Однако Юджин и Донмэ его радости не разделяли.
– Но весь вечер говорите только вы, – возразил Юджин.
– И вы не один, кто обучался в Японии, – добавил Донмэ, но Хисона это нисколько не смутило.
– А еще я очень хороший оратор.
Донмэ с Юджином сидели и слушали Хисона, разглагольствовавшего о том, что он наконец понял, в чем его призвание и чем бы он хотел заниматься. Однако терпение было уже на исходе, им обоим хотелось поговорить о чем-нибудь другом. Меж тем молодой человек продолжал:
– А, совсем забыл вам сообщить, что я собираюсь издавать газету.
Донмэ усмехнулся словам Хисона:
– Лучшее, что вы можете печатать, – некрологи.
– Вы обанкротитесь. Вам даже заголовки не даются, – добавил Юджин.
Донмэ никогда не видел, какие заголовки пишет Хисон, но решил поддержать американца и кивнул.
– Не лучше ли вместо кричащих заголовков сосредоточиться на правде и фактах? Большинство газет издаются и на корейском, и на китайском, но я планирую писать только на корейском, – спокойно ответил Хисон.
Юджину стало не по себе, когда Хисон сказал слово «корейский», поэтому он решил сменить тему, а поэтому поинтересовался у Донмэ, не охотится ли он на кого-нибудь в последнее время. Донмэ понял намек и с загадочным видом ответил, что ищет мужчину, который постоянно кашляет. Только он это произнес, как Хисон нарочно закашлял, думая, что речь по-прежнему идет об Эщин, как и тогда, когда он захромал, чтобы отвести от нее подозрения.

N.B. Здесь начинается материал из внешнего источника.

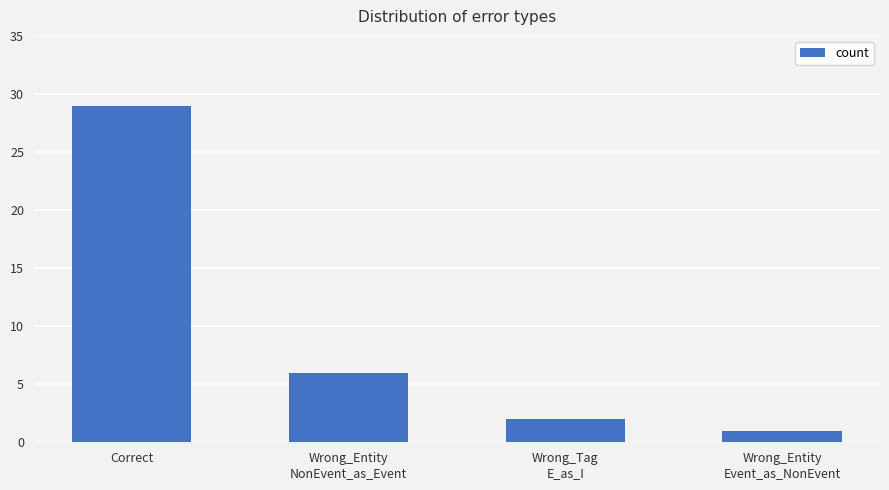

The value at Correct is 29. True or false?

True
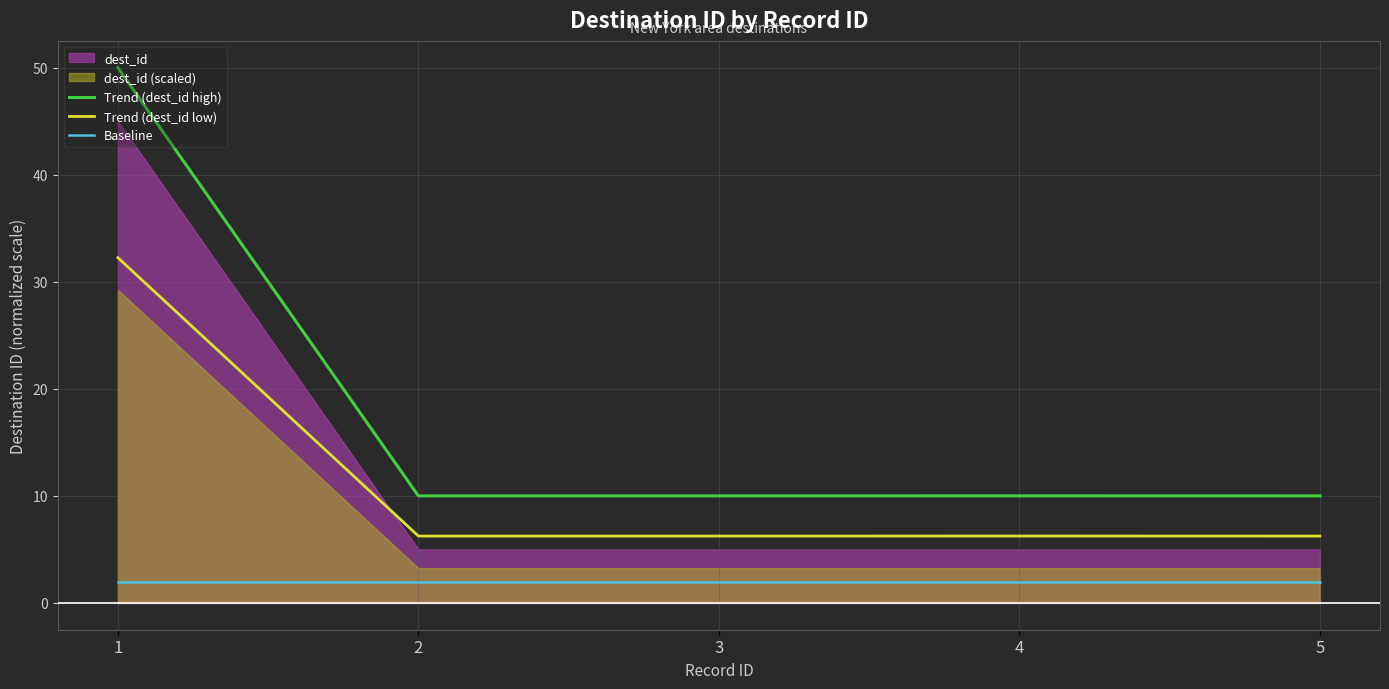

What is the minimum value for Baseline?

2.0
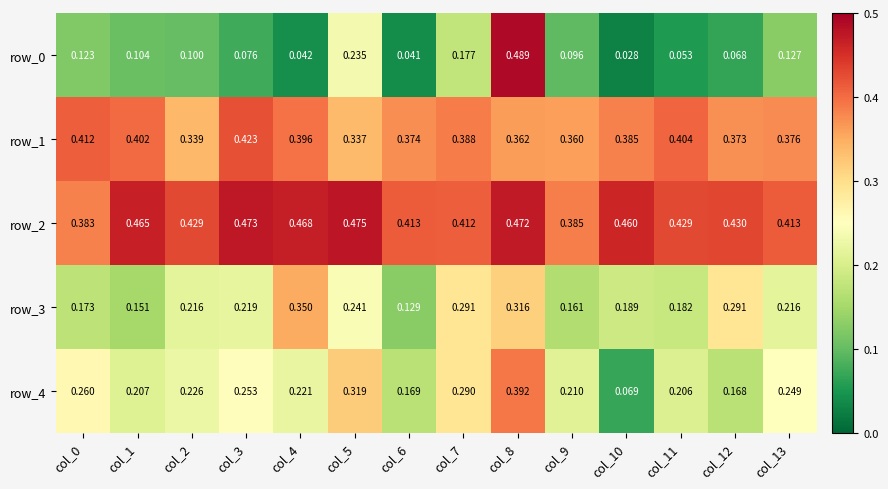

Is the value of row_0 at col_3 greater than the value of row_4 at col_3?

No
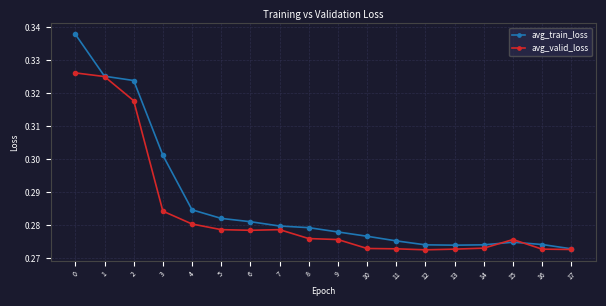

Count the avg_train_loss values in the range 0 to 1.

18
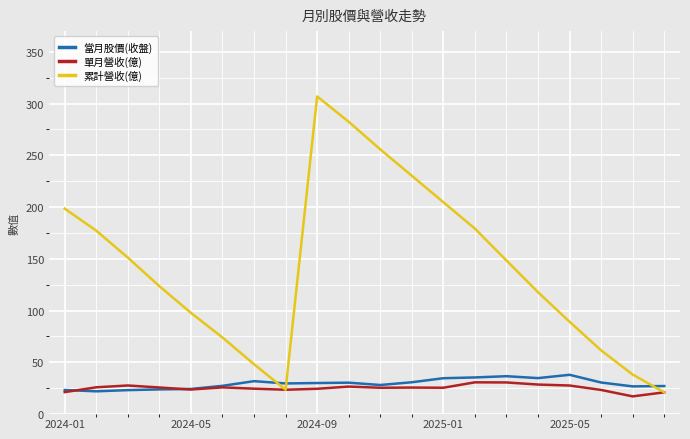

Which series has the largest total across all categories?

累計營收(億)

Юджин и Донмэ расхохотались.
Посидев еще какое-то время, они покинули заведение и побрели по залитой лунным светом улице. Они просто шли вместе, не друзья и не враги. Морально поддерживать друг друга или преследовать им не было нужды, поэтому каждый просто шел своей дорогой. Молчание затянулось, и Хисон начал восхищаться яркой луной в ночном небе. Донмэ с Юджином тоже подняли головы, но ничего не сказали. Луна была действительно ярче, чем в последние дни.
Вдруг подул ветер, и в воздухе начали кружить и падать на землю цветочные лепестки. Хисон протянул руку, и пара лепестков упала на его ладонь.
– Весна наступила, – пробормотал еще не до конца протрезвевший Хисон.
Весенняя ночь. Снежная пора миновала, и недавний дождь возвестил о смене времени года.
– Сегодня вокруг меня все, что мне нравится. Не могу сдержать восторга, когда смотрю на такие, по сути, бесполезные вещи. Весна, цветы и луна.
Весеннее настроение этой лунной ночи теперь передалось и Юджину с Донмэ, которые остановились и завороженно смотрели на цветущее дерево.
Все трое были настолько разными, но шли одним путем.